Elle réorganise dans son domicile les
frontières : la distance entre les sociétés, les
frontières politiques qui les séparent, les
cultures qui les distinguent sont aplaties.
Conflits et différences trouvent chez le touriste un foyer. Boire, manger, regarder neutralisent ici les conflits qui séparent réellement les sociétés. L’industrie touristique
pacifie les objets et réduit les oppositions,
même si elle n’échappe par ailleurs ni au
principe de la concurrence, ni à l’exploitation des sociétés pauvres par les sociétés
industriellement riches.

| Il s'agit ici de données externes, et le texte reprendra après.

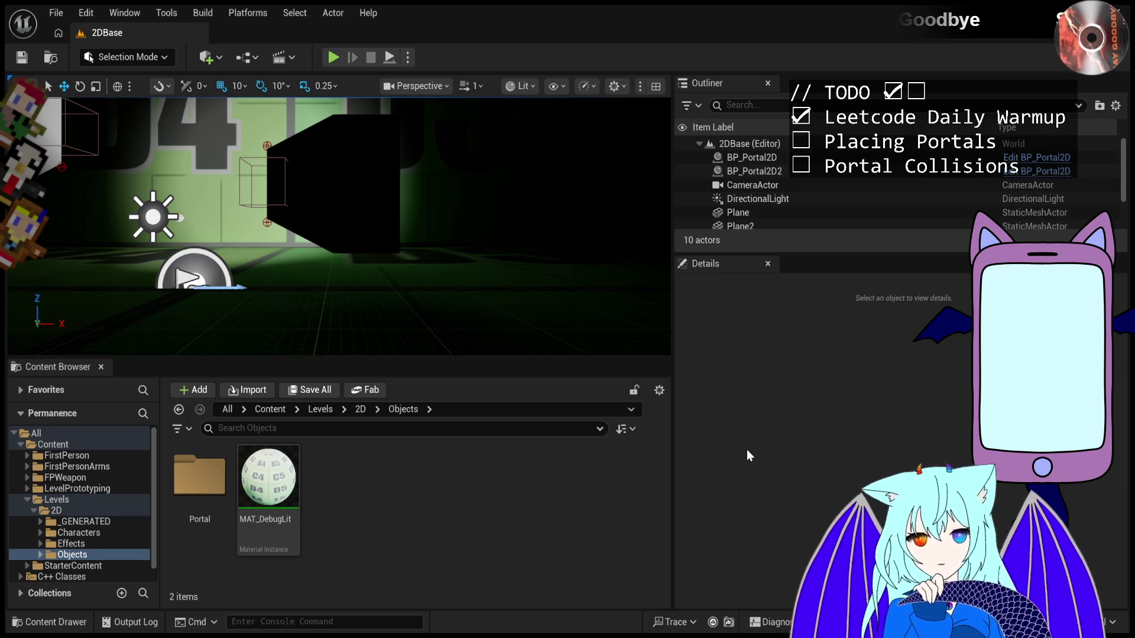
- Orbit the Unreal viewport around the 2DBase level
mouse_move(337, 225)
mouse_down()
mouse_move(402, 225)
mouse_move(432, 278)
mouse_up()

Un pays étranger
est d’autant plus accessible que les prix qu’il
pratique sont bon marché ; il devient
d’autant plus attractif qu’il est envahi par la
pauvreté, ce bien de consommation touristique.
■
NOTES
1.
Cf. RAUCH A. « Les vacances et la nature revisitée » in A. CORBIN, L’avènement des loisirs 1850- 1960-, Flammarion, 1995, p. 83 et suiv.
2. Cf. Revue Mensuelle du T.C.F., Juin, 1897.
3. Cf. BARTHES R., « Le guide bleu », in :
Mythologies, Seuil, 1957, coll. Points, p. 121125.
4. Cf. CHOLVY G., Histoire religieuse de la France
contemporaine. 1880- 1930, Privat, 1986, p. 327.
5. Cf. RAUCH A., Vacances en France de 1830 à nos
jours, Hachette, Vie quotidienne, 1996, p. 93
et suiv.
6. Cf. PROST A., « Verdun », in Les lieux de mémoire,
La Nation, t. 2, (Dir : P. Nora), Gallimard, 1986,
p 111- 141.
7. Cf. Guide Michelin, France, 1920, 17e année,
Michelin et Cie, Clermont-Ferrand, p. 58.
8. Cf. Guide Michelin, France, 1920, 17e année,
Michelin et Cie, Clermont-Ferrand, p. 11 et
57. Cf. RAUCH A., Vacances en France..., p. 79 et
suiv.
9. Cf. Revue du Touring Club de France, Janvier 1934,
n° 470, p. 8.
10. Cf. Libération, 05/08/1995, p. 29.